Statistical models for multivariate data often include a semi-orthogonal matrix parameter. In many applications, there is reason to expect that the semi-orthogonal matrix parameter satisfies a structural assumption such as sparsity or smoothness. From a Bayesian perspective, these structural assumptions should be incorporated into an analysis through the prior distribution. In this work, we introduce a general approach to constructing prior distributions for structured semi-orthogonal matrices that leads to tractable posterior inference via parameter-expanded Markov chain Monte Carlo.

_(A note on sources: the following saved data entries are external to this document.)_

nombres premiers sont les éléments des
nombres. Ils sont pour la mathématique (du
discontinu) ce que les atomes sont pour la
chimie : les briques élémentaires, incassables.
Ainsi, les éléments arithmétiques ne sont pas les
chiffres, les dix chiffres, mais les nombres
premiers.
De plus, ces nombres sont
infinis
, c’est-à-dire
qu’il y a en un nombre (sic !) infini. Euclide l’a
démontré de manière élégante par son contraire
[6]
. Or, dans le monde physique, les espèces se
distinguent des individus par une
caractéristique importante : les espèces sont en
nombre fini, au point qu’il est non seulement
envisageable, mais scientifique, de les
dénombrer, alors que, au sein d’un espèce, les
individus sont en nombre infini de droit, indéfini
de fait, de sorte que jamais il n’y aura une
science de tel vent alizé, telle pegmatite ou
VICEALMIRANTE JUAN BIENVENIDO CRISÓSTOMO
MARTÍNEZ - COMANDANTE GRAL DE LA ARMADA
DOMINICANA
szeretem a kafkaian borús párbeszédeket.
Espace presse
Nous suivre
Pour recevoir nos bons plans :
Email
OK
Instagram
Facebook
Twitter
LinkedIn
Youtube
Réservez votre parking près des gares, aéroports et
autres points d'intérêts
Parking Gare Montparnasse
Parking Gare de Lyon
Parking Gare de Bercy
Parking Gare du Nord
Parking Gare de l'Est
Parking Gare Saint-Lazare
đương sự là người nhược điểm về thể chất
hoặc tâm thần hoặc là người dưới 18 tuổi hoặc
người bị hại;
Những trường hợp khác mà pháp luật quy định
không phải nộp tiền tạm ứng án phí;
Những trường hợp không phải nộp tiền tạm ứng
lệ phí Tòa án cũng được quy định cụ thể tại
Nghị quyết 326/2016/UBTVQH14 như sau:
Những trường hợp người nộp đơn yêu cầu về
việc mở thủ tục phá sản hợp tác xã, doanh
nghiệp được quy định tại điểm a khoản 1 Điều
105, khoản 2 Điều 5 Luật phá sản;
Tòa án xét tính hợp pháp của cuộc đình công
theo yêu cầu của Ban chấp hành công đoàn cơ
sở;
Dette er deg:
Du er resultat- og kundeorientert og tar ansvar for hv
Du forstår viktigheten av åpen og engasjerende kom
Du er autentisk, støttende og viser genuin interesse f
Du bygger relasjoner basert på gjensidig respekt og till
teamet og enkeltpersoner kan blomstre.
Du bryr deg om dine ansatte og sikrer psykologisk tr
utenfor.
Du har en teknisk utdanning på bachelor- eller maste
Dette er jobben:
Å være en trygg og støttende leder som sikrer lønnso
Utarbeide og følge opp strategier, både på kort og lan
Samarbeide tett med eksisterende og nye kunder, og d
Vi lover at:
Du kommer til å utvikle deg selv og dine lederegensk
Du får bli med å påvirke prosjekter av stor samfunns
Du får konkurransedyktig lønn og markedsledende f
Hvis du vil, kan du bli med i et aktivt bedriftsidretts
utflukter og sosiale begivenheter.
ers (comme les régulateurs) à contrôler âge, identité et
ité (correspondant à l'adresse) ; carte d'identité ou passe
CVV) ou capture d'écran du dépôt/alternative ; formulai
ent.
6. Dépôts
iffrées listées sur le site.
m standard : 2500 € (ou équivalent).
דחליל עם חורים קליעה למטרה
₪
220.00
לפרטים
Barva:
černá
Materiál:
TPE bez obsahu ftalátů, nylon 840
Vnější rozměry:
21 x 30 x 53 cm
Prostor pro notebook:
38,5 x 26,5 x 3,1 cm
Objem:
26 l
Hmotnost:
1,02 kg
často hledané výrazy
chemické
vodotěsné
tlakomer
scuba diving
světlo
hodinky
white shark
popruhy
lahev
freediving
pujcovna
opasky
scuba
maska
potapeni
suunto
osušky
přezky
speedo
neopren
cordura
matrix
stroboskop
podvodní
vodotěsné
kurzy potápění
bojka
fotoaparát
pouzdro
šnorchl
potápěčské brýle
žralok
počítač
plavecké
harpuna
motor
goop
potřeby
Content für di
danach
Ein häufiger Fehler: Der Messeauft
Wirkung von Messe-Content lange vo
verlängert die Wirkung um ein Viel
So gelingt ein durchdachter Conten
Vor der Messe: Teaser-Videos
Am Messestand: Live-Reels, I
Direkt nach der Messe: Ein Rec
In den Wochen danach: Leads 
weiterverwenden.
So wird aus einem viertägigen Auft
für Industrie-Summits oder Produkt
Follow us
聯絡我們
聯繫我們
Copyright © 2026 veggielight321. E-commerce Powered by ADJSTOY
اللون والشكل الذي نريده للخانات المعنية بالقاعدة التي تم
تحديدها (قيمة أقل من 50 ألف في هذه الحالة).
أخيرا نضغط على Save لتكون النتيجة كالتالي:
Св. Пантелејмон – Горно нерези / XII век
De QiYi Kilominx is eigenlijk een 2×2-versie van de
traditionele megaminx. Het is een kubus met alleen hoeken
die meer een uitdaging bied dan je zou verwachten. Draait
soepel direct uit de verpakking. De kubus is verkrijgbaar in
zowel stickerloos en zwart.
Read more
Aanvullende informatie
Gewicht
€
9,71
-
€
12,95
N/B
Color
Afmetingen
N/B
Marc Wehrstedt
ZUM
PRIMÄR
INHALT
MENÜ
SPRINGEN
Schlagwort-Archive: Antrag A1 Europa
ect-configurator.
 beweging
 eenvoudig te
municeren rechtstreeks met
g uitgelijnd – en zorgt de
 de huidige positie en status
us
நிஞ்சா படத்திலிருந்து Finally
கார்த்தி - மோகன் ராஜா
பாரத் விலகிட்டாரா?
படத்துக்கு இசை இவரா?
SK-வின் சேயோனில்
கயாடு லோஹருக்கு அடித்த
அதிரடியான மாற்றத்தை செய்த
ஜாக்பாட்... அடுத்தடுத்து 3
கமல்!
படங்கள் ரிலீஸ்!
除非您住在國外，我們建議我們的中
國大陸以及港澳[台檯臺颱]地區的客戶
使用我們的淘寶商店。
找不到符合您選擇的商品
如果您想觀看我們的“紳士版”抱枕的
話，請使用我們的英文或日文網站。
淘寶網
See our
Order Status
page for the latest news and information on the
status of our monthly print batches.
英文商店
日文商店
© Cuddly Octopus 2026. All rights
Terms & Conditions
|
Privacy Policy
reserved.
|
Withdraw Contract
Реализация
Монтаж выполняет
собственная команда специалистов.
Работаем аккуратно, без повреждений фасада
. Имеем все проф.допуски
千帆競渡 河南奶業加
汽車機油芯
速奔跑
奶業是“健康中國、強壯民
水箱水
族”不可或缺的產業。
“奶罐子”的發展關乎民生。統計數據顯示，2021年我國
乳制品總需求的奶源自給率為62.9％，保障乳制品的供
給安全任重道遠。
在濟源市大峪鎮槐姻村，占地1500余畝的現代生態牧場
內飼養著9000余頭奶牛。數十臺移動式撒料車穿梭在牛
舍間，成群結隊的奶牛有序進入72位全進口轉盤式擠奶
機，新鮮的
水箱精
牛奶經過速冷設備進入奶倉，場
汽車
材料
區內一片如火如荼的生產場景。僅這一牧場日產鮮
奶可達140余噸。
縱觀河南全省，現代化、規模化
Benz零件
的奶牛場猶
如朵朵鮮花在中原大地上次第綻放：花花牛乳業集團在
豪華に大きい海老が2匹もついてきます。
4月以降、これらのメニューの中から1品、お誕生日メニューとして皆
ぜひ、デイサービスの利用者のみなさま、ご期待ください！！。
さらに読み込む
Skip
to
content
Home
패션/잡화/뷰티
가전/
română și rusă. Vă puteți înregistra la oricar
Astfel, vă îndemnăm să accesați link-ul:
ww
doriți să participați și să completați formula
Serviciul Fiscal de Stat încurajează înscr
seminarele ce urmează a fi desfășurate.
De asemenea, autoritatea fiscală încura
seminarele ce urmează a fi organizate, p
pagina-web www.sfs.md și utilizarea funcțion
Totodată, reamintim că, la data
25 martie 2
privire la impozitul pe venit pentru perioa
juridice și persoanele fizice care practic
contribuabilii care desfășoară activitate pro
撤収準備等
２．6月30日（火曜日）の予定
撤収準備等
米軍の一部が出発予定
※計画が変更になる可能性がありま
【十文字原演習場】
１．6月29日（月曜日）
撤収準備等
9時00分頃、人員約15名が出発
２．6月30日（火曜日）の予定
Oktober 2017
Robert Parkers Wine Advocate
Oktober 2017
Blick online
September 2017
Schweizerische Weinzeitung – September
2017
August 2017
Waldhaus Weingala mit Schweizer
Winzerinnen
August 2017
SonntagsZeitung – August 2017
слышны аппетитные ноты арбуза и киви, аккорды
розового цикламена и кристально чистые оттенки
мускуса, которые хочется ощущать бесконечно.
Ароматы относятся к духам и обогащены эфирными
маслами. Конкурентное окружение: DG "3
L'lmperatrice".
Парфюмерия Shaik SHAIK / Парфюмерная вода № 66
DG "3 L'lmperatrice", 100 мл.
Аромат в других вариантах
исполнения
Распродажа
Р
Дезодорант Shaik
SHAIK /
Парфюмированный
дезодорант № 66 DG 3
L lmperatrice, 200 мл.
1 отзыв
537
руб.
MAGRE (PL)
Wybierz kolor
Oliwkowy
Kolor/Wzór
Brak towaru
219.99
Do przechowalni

We draw on recent results from random matrix theory to establish a theoretical basis for the proposed approach. We then introduce specific prior distributions for incorporating sparsity or smoothness and illustrate their use through applications to biological and oceanographic data.

翻译：多元数据的统计模型通常包含一个半正交矩阵参数。在许多应用中，有理由预期该半正交矩阵参数满足稀疏性或平滑性等结构假设。从贝叶斯视角来看，这些结构假设应通过先验分布融入分析过程。本研究提出一种构建结构化半正交矩阵先验分布的通用方法，该方法通过参数扩展的马尔可夫链蒙特卡罗方法实现可处理的后验推断。我们借鉴随机矩阵理论的最新成果，为所提方法建立理论基础。随后针对稀疏性与平滑性约束分别引入具体的先验分布，并通过生物学和海洋学数据的应用案例进行演示。